Limitations of "Modeling:"
- Use simplifying assumptions
- Often use different endpoints which substantially change how models allocate credit
- Incorporate quantifiable and measured factors only
- Generally share credit, without guidance for resource allocation
- Project trends into the future - "often a suspect science"
The purpose of assigning quantifiable percentages would seemingly be to allocate resources efficiently to particular interventions or programs---should more money go to prevention or medical care innovations?---for example. But the limitations of modelling prevent researchers from offering guidance.
Finally, because the models have generally shared credit between risk factor reduction and medical care—a finding that might be both accurate and expedient—they have not provided guidance to policymakers facing difficult choices about resource allocation. The analyses often end like the Caucus Race in Alice in Wonderland, in which the Dodo Bird, officiating, declared that “everybody has won, and all must have prizes.” Jones and Greene, 2013.
It seems as if we aren't much further along than we were when the first big decline in heart disease occurred---then, too many things had changed; now, too many things have been modeled. And still, you might hear arguments that certain things might have a significant effect that simply can't be quantified, measured, or modeled.

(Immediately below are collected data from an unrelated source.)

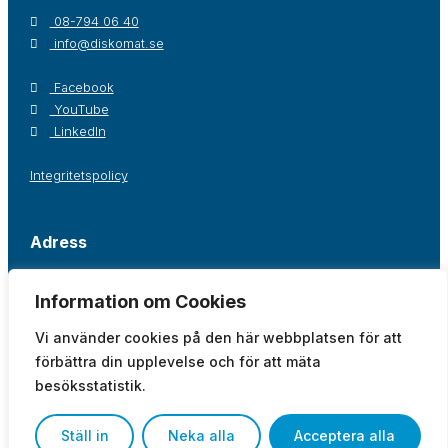
08-794 06 40
info@diskomat.se
Facebook
YouTube
LinkedIn
Integritetspolicy
Adress
Postadress / Kontor
Lager
Information om Cookies
Diskomat AB
Diskomat AB
Oppegårdsstråket 12
Tingsvägen 19
Vi använder cookies på den här webbplatsen för att
191 61 Sollentuna
191 61 Sollentuna
förbättra din upplevelse och för att mäta
Visa på karta
Visa på karta
besöksstatistik.
Ställ in
Neka alla
Acceptera alla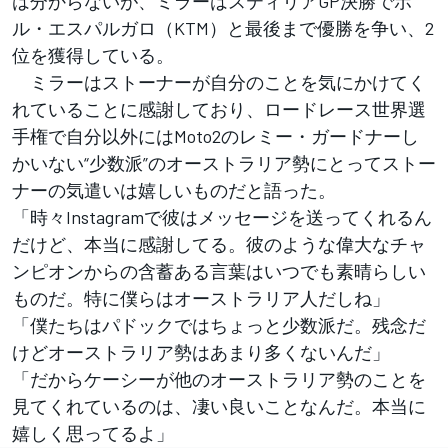
は分からないが、ミラーはスティリアGP決勝でポ
ル・エスパルガロ（KTM）と最後まで優勝を争い、2
位を獲得している。
ミラーはストーナーが自分のことを気にかけてく
れていることに感謝しており、ロードレース世界選
手権で自分以外にはMoto2のレミー・ガードナーし
かいない“少数派”のオーストラリア勢にとってストー
ナーの気遣いは嬉しいものだと語った。
「時々Instagramで彼はメッセージを送ってくれるん
だけど、本当に感謝してる。彼のような偉大なチャ
ンピオンからの含蓄ある言葉はいつでも素晴らしい
ものだ。特に僕らはオーストラリア人だしね」
「僕たちはパドックではちょっと少数派だ。残念だ
けどオーストラリア勢はあまり多くないんだ」
「だからケーシーが他のオーストラリア勢のことを
見てくれているのは、凄い良いことなんだ。本当に
嬉しく思ってるよ」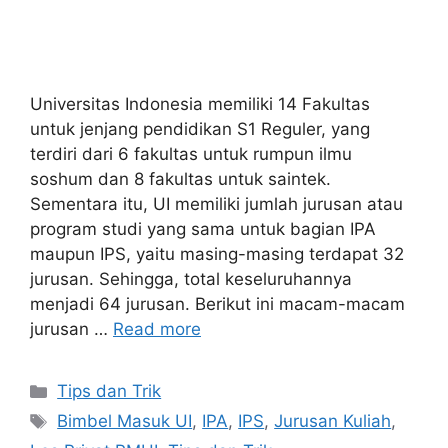
Universitas Indonesia memiliki 14 Fakultas
untuk jenjang pendidikan S1 Reguler, yang
terdiri dari 6 fakultas untuk rumpun ilmu
soshum dan 8 fakultas untuk saintek.
Sementara itu, UI memiliki jumlah jurusan atau
program studi yang sama untuk bagian IPA
maupun IPS, yaitu masing-masing terdapat 32
jurusan. Sehingga, total keseluruhannya
menjadi 64 jurusan. Berikut ini macam-macam
jurusan …
Read more
Tips dan Trik
Bimbel Masuk UI
,
IPA
,
IPS
,
Jurusan Kuliah
,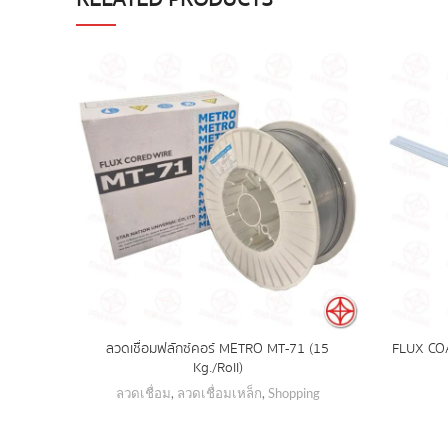
ลวดเชื่อมฟลักซ์คอร์ METRO MT-71 (15
FLUX COA
Kg./Roll)
ลวดเชื่อม
,
ลวดเชื่อมเหล็ก
,
Shopping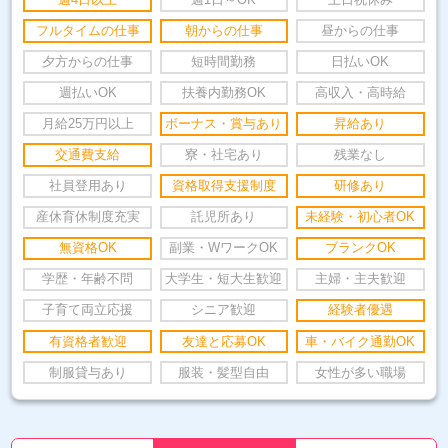
フルタイムの仕事
朝からの仕事
昼からの仕事
夕方からの仕事
短時間勤務
日払いOK
週払いOK
扶養内勤務OK
高収入・高時給
月給25万円以上
ボーナス・賞与あり
昇給あり
交通費支給
寮・社宅あり
残業なし
社員登用あり
資格取得支援制度
研修あり
産休育休制度充実
託児所あり
未経験・初心者OK
無資格OK
副業・WワークOK
ブランクOK
学歴・年齢不問
大学生・短大生歓迎
主婦・主夫歓迎
子育て両立応援
シニア歓迎
経験者優遇
有資格者歓迎
友達と応募OK
車・バイク通勤OK
制服貸与あり
服装・髪型自由
女性が多い職場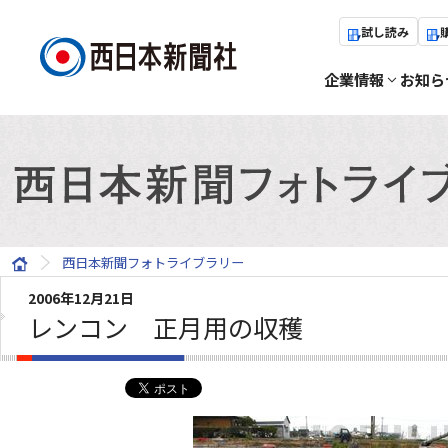
試し読み
企業情報
お知ら
西日本新聞フォトライブラリー
2006年12月21日
レンコン 正月用の収穫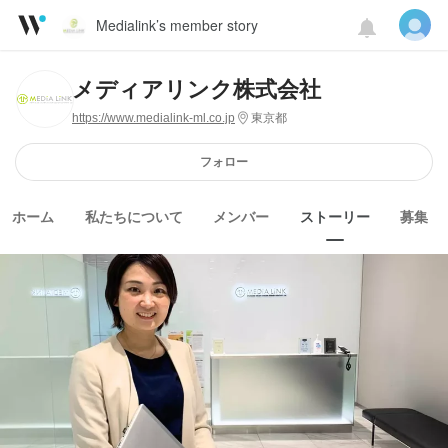
Medialink’s member story
メディアリンク株式会社
https://www.medialink-ml.co.jp
東京都
フォロー
ホーム
私たちについて
メンバー
ストーリー
募集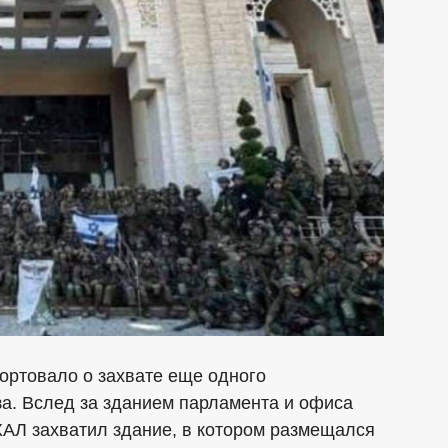
ортовало о захвате еще одного
за. Вслед за зданием парламента и офиса
ХАЛ захватил здание, в котором размещался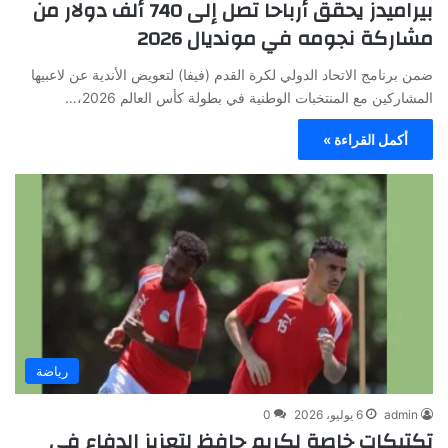
بيراميدز يحقق أرباحا تصل إلى 740 ألف دولار من
مشاركة نجومه في مونديال 2026
ضمن برنامج الاتحاد الدولي لكرة القدم (فيفا) لتعويض الأندية عن لاعبيها
المشاركين مع المنتخبات الوطنية في بطولة كأس العالم 2026،…
أكمل القراءة »
رياضة
admin
6 يوليو، 2026
0
تكتيكات خاصة لكريم حافظ لتعزيز الدفاع في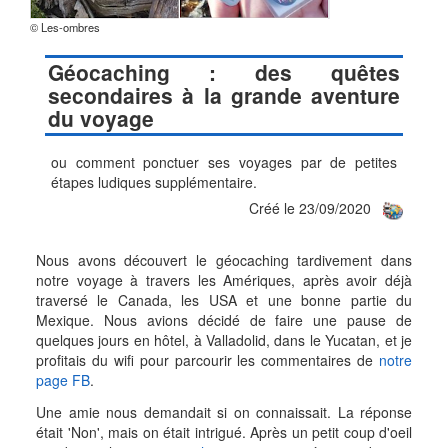
© Les-ombres
Géocaching : des quêtes
secondaires à la grande aventure
du voyage
ou comment ponctuer ses voyages par de petites
étapes ludiques supplémentaire.
Créé le 23/09/2020
Nous avons découvert le géocaching tardivement dans
notre voyage à travers les Amériques, après avoir déjà
traversé le Canada, les USA et une bonne partie du
Mexique. Nous avions décidé de faire une pause de
quelques jours en hôtel, à Valladolid, dans le Yucatan, et je
profitais du wifi pour parcourir les commentaires de
notre
page FB
.
Une amie nous demandait si on connaissait. La réponse
était 'Non', mais on était intrigué. Après un petit coup d'oeil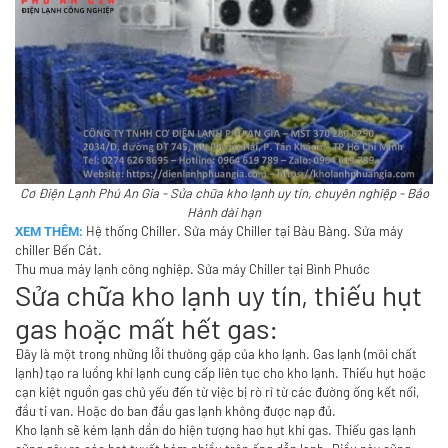
Cơ Điện Lạnh Phú An Gia - Sửa chữa kho lạnh uy tín, chuyên nghiệp - Bảo
Hành dài hạn
Hệ thống Chiller
.
Sửa máy Chiller tại Bàu Bàng
.
Sửa máy
XEM THÊM:
chiller Bến Cát
.
Thu mua máy lạnh công nghiệp
.
Sửa máy Chiller tại Bình Phước
Sửa chữa kho lạnh uy tín, thiếu hụt
gas hoặc mất hết gas:
Đây là một trong những lỗi thường gặp của kho lạnh. Gas lạnh (môi chất
lạnh) tạo ra luồng khí lạnh cung cấp liên tục cho kho lạnh. Thiếu hụt hoặc
cạn kiệt nguồn gas chủ yếu đến từ việc bị rò rỉ từ các đường ống kết nối,
đầu ti van. Hoặc do ban đầu gas lạnh không được nạp đủ.
Kho lạnh sẽ kém lạnh dần do hiện tượng hao hụt khí gas. Thiếu gas lạnh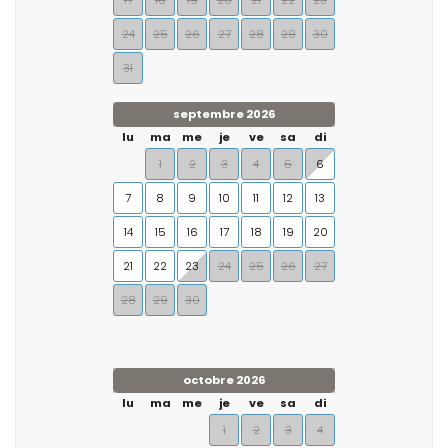
17
18
19
20
21
22
23
24
25
26
27
28
29
30
31
septembre 2026
lu
ma
me
je
ve
sa
di
1
2
3
4
5
6
7
8
9
10
11
12
13
14
15
16
17
18
19
20
21
22
23
24
25
26
27
28
29
30
octobre 2026
lu
ma
me
je
ve
sa
di
1
2
3
4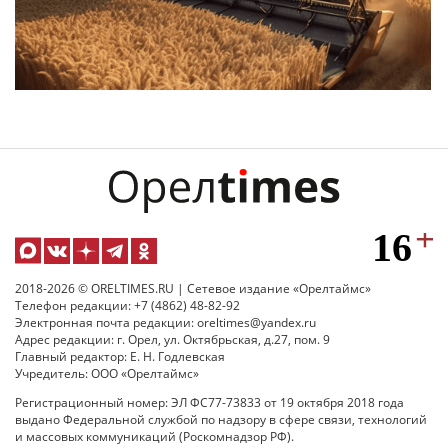
2018-2026 © ORELTIMES.RU | Сетевое издание «Орелтаймс»
Телефон редакции: +7 (4862) 48-82-92
Электронная почта редакции: oreltimes@yandex.ru
Адрес редакции: г. Орел, ул. Октябрьская, д.27, пом. 9
Главный редактор: Е. Н. Годлевская
Учредитель: ООО «Орелтаймс»
Регистрационный номер: ЭЛ ФС77-73833 от 19 октября 2018 года
выдано Федеральной службой по надзору в сфере связи, технологий
и массовых коммуникаций (Роскомнадзор РФ).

Mystifying case studies in global heart disease
Between 1990 and 1994 in Russia, increases in mortality from heart disease and stroke occurred rapidly and drastically. "In a striking echo of earlier explanations of decline, there was not shortage of possible causes for the new increase," write Jones and Greene.
And while "an economic disruption fueled resurgent CHD in Russia," heart disease mortality increased dramatically in China as well, with opposite economic indicators.
"Chinese researchers had described low rates of CHD at the 1988 workshop in spite of high rates of smoking---a finding attributed to the extraordinary qualities of a Chinese diet traditionally low in saturated fat and cholesterol," write Jones and Greene.
But the narrative from China suggests that economic success brought with it an "increasingly 'Western' diet," with heart disease mortality increasing by 50 percent in men between 1984 and 1999 and jumping another 40 percent by 2010.
And despite both cases where Russia and China were significantly affected by cultural and economic change, socioeconomic factors rarely play a role in hear disease public health modeling or research, "because neither the surveillance programs nor the epidemiological models generated the data that would have been needed for these factors to become serious players," write Jones and Greene.
Where are we now?
Last week, we quoted a recent paper in JAMA Cardiology that stated, "The rates of decline of all CVD, HD, and stroke decelerated dramatically between 2011 and 2014."
For an explanation, the paper suggested that prevention programs might be reaching "saturation" in the community, while the prevalence of obesity and diabetes might begin to push heart disease mortality rates to increase.
While the deceleration might have been dramatic, would it be dramatic of us to worry much about it? After all, say Jones and Greene, "The concern over a slowed or plateaued decline of CHD mortality rates remains a blip in the overall trajectory of dramatic and continuing decline in CHD."
Truly, when you think of the sheer number of significant factors that have contributed to such a large and sustained decrease in heart disease mortality rates since the 1960s, you wonder if even an obesity "epidemic" could cause health care to lose much ground on heart disease---especially considering we hear about new best practices and innovations in cardiovascular medicine seemingly every day.
Maybe the new bioresorbable stent approved by the FDA will fulfill the technology's potential and result in much better long-term outcomes for patients, etc.